Kudelska: Next Buitrago goes over to a small glass fish aquarium. Inside there are a couple of oyster shells. She puts her hand in the water and grabs a big oyster shell with tiny oyster shells attached to it. On average 20 oysters can attach to one shell.
Blyss: So this is what spat on shell looks like. On this one we have about 5 guys hanging out on here. so they will stay like this. they will mature and span and they’ll have their own babies and hopefully their babies will spat around them and that’s how they build those massive reefs.
Kudelska: One of the new trends of coastal resiliency is to look at oyster reefs. They’re clusters of oyster shells attached to each other creating wall like structures. Oyster reefs have a number of different ecosystem services. They are filter feeders. They provide habitats for fish. And they stabilize the water bed. But by far the most popular service today — shoreline protection.
Blyss: Basically the older the oyster and the reef and the bigger it is the better it will break those waves before they come to shoreline.

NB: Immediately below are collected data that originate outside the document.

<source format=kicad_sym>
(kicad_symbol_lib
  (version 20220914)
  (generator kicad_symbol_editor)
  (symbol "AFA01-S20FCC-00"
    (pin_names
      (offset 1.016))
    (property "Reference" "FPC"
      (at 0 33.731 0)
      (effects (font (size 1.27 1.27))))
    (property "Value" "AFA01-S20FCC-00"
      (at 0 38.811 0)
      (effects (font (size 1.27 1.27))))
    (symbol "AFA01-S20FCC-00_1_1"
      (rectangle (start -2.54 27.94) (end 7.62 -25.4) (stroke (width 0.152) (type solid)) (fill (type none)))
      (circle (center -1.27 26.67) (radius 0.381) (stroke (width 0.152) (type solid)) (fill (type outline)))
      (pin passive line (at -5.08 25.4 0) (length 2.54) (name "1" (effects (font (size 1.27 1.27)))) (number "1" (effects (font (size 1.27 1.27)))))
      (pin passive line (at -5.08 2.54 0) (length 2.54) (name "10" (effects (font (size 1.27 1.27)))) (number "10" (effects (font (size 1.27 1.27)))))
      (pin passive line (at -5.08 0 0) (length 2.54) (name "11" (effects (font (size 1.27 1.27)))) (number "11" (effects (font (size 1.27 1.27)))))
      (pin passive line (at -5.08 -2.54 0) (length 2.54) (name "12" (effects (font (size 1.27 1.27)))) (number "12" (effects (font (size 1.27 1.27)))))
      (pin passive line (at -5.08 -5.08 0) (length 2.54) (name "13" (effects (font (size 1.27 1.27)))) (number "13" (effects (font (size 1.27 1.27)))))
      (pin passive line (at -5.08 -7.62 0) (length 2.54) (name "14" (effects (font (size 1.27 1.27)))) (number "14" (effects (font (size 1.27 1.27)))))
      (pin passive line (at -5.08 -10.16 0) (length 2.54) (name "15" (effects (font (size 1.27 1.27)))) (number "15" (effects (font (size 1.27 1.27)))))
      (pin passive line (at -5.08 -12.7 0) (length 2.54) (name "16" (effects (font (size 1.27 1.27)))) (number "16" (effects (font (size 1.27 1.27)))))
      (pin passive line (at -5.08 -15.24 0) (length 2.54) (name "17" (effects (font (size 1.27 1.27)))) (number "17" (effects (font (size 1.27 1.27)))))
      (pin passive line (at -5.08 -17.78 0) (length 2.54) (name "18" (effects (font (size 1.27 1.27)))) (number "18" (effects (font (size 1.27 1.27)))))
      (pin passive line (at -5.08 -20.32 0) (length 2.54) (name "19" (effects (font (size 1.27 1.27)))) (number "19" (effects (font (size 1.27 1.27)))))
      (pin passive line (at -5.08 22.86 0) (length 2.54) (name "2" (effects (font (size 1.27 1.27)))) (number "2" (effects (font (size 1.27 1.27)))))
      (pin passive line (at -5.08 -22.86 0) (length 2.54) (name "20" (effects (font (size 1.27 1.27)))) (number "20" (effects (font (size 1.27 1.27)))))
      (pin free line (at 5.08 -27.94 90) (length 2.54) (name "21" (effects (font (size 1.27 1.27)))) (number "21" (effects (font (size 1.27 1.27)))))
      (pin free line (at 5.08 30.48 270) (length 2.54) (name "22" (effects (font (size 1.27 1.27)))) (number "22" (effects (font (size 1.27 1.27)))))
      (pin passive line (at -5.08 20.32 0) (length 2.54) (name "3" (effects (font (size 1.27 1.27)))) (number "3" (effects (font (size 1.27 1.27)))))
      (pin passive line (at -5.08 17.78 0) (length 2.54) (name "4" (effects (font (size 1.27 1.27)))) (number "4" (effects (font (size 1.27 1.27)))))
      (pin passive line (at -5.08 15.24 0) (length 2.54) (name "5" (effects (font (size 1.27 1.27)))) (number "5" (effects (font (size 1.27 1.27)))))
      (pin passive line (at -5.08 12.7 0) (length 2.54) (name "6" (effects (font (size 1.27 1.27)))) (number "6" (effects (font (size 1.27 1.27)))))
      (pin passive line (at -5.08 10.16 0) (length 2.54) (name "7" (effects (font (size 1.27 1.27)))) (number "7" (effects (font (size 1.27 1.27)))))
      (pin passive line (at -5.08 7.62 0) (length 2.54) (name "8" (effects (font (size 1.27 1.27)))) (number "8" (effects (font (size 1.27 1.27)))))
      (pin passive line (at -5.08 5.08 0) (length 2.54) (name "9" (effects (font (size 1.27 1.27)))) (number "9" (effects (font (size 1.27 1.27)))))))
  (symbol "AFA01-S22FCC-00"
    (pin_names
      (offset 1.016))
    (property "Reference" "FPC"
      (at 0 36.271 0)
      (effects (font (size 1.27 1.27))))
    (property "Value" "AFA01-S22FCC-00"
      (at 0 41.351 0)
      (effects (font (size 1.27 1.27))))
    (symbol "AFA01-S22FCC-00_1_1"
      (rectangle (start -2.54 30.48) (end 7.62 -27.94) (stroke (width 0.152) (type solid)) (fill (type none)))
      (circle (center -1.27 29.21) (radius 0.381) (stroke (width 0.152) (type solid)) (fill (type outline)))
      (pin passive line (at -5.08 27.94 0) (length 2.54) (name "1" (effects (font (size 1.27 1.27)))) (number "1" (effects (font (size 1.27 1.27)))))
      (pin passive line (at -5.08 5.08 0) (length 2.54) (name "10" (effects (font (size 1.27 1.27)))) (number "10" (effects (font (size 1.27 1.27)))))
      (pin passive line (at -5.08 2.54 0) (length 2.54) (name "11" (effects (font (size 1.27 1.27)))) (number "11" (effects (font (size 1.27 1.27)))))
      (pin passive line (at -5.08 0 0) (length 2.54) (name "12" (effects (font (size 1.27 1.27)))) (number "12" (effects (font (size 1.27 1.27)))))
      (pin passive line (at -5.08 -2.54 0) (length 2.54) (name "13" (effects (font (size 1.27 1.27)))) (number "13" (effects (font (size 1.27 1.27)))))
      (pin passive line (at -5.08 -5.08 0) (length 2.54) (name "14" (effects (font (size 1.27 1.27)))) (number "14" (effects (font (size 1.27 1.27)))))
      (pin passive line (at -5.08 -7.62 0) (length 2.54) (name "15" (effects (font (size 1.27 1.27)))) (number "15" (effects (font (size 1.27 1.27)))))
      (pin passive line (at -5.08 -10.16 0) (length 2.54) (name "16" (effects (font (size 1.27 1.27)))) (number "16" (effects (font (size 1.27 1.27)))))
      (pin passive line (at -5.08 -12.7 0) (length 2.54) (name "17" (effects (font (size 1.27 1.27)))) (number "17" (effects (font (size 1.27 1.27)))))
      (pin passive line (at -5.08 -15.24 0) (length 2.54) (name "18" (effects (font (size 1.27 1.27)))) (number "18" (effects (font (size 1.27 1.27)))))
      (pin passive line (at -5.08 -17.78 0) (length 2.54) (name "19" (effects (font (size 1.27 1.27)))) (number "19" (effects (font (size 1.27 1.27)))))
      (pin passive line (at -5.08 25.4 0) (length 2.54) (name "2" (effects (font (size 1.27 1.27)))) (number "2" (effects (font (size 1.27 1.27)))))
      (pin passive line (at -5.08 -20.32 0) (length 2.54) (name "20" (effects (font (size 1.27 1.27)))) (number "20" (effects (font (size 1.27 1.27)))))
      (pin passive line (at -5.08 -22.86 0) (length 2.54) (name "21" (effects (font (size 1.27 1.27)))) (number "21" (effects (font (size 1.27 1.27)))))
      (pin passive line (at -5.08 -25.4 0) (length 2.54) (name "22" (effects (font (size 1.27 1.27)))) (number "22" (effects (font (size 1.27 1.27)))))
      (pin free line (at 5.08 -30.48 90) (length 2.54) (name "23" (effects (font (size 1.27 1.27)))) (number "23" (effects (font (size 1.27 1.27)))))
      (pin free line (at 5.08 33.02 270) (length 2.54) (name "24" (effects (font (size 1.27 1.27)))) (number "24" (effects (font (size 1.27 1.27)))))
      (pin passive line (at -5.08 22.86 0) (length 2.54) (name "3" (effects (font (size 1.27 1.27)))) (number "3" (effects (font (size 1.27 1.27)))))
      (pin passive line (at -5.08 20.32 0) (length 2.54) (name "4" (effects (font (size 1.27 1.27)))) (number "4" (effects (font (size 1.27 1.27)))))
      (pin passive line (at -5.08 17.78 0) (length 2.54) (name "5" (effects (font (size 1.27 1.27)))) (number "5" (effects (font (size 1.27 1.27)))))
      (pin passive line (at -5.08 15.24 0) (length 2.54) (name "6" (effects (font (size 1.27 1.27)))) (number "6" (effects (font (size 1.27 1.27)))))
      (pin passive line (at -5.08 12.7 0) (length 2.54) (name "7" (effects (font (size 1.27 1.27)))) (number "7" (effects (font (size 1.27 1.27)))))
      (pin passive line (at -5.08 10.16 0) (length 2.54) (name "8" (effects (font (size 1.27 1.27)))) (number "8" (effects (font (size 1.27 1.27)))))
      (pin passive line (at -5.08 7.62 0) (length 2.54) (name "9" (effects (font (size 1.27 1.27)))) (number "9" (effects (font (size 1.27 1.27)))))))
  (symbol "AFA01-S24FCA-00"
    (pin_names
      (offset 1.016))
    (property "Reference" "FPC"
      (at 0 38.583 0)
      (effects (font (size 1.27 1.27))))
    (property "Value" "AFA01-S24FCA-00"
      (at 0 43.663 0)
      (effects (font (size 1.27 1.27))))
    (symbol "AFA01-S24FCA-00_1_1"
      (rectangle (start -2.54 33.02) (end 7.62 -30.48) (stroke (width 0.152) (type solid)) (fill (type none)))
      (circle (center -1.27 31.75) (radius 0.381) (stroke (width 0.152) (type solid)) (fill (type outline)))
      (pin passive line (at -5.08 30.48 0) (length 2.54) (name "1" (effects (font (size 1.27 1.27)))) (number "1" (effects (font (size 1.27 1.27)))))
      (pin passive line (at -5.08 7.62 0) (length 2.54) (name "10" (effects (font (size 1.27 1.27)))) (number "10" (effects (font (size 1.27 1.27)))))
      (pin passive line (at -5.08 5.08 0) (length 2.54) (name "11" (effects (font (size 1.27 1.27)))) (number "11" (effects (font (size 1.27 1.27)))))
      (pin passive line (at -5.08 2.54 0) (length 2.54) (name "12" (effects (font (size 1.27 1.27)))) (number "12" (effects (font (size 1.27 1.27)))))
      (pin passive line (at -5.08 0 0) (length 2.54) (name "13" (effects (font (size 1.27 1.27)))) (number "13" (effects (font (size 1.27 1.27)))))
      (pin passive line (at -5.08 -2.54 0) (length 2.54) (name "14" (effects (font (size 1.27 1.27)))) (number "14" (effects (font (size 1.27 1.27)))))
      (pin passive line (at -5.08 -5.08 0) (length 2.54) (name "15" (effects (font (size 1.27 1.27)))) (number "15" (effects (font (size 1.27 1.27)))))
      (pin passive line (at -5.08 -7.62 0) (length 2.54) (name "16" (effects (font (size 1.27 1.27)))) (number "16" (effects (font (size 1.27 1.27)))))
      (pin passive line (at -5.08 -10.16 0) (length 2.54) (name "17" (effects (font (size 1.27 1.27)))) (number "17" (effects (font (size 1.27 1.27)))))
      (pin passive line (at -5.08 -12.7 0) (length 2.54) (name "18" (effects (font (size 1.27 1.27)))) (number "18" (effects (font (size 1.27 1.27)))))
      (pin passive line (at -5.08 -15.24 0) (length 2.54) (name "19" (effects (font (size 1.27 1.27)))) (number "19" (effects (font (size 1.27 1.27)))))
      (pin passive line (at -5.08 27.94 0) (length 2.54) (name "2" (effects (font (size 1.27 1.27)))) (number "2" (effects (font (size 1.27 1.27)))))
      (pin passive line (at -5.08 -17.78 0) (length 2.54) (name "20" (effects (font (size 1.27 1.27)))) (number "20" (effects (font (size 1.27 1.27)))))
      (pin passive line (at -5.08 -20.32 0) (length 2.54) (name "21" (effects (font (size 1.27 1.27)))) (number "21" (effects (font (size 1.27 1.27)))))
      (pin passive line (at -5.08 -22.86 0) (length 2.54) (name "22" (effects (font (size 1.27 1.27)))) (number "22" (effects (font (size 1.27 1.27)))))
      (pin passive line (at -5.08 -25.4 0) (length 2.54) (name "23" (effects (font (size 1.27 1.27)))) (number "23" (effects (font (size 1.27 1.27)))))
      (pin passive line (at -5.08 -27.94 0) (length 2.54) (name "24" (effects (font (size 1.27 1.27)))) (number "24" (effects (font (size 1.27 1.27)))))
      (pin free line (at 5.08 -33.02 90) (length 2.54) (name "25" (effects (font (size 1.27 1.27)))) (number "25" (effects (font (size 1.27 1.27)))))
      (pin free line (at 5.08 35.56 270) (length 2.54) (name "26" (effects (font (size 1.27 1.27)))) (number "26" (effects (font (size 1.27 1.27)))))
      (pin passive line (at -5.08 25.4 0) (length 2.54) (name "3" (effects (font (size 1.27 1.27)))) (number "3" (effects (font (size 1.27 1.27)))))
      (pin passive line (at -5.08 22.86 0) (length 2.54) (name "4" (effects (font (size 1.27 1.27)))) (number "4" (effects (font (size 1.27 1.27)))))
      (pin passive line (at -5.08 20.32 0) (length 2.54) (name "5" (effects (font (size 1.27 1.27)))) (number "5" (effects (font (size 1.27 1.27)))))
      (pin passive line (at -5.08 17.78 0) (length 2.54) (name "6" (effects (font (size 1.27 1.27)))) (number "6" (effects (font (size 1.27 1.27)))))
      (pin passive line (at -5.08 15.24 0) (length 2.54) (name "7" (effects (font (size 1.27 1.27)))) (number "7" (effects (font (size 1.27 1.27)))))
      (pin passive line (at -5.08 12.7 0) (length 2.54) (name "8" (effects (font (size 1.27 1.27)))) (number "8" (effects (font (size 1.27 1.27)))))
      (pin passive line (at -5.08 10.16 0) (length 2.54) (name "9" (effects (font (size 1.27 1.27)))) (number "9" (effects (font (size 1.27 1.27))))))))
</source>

Kudelska: New York City is an urban coastal city. And after Hurricane Sandy, city leaders realized they could no longer ignore the threat of future storms and rising sea levels. Until now breakwaters were the norm for protection. But these rocks or artificial material placed in the water along the coast are not enough. Steven Scyphers is an assistant professor at Northeastern University. Back in 2011, he published a research paper showing that the presence of oyster reefs on the coast can reduce shoreline erosion.
Scyphers: We take the benefits of oysters and we design reefs that are comprised with the same characteristics of a breakwater so you get this engineering shoreline protection outcome but you also get the environmental benefits.
Kudelska: So if oyster reefs are reintroduced along coastlines, they can help weaken storm waves and preserve marshes and wetlands while also creating a rich marine habitat. And in the not too distance future, New York City will be testing the efficiency of natural breakwaters. Last week the city held a public hearing on Living Breakwaters — a proposed ecological breakwater system with oyster reefs along the south shore of staten island. Pippa Brashear is its’ project manager. She says the aim was to think of a new way to protect coastal cities.
Brashear: We set a couple of questions of for ourselves, what if we can’t always keep the water out, what are the real risks, the most damaging risks of coastal storms and how can we work with nature not against it?
Kudelska: Embracing nature not fighting it — that’s what interns Acia Salgado and Kim Gomez are doing back on the dock at Governor’s Island. They’re lifting heavy stacks of three oyster trays back into the water. In another week, there will be a couple thousand more oysters reintroduced into the harbor. Some will create oyster reefs. And the Billion Oyster Project hopes to get to a billion oysters by 2035. New York may never return back to the rich oyster habitat it was — over 400 years ago but today at least they’re heading in the right direction — one baby oyster at a time.
Kamila Kudelska, Columbia Radio News.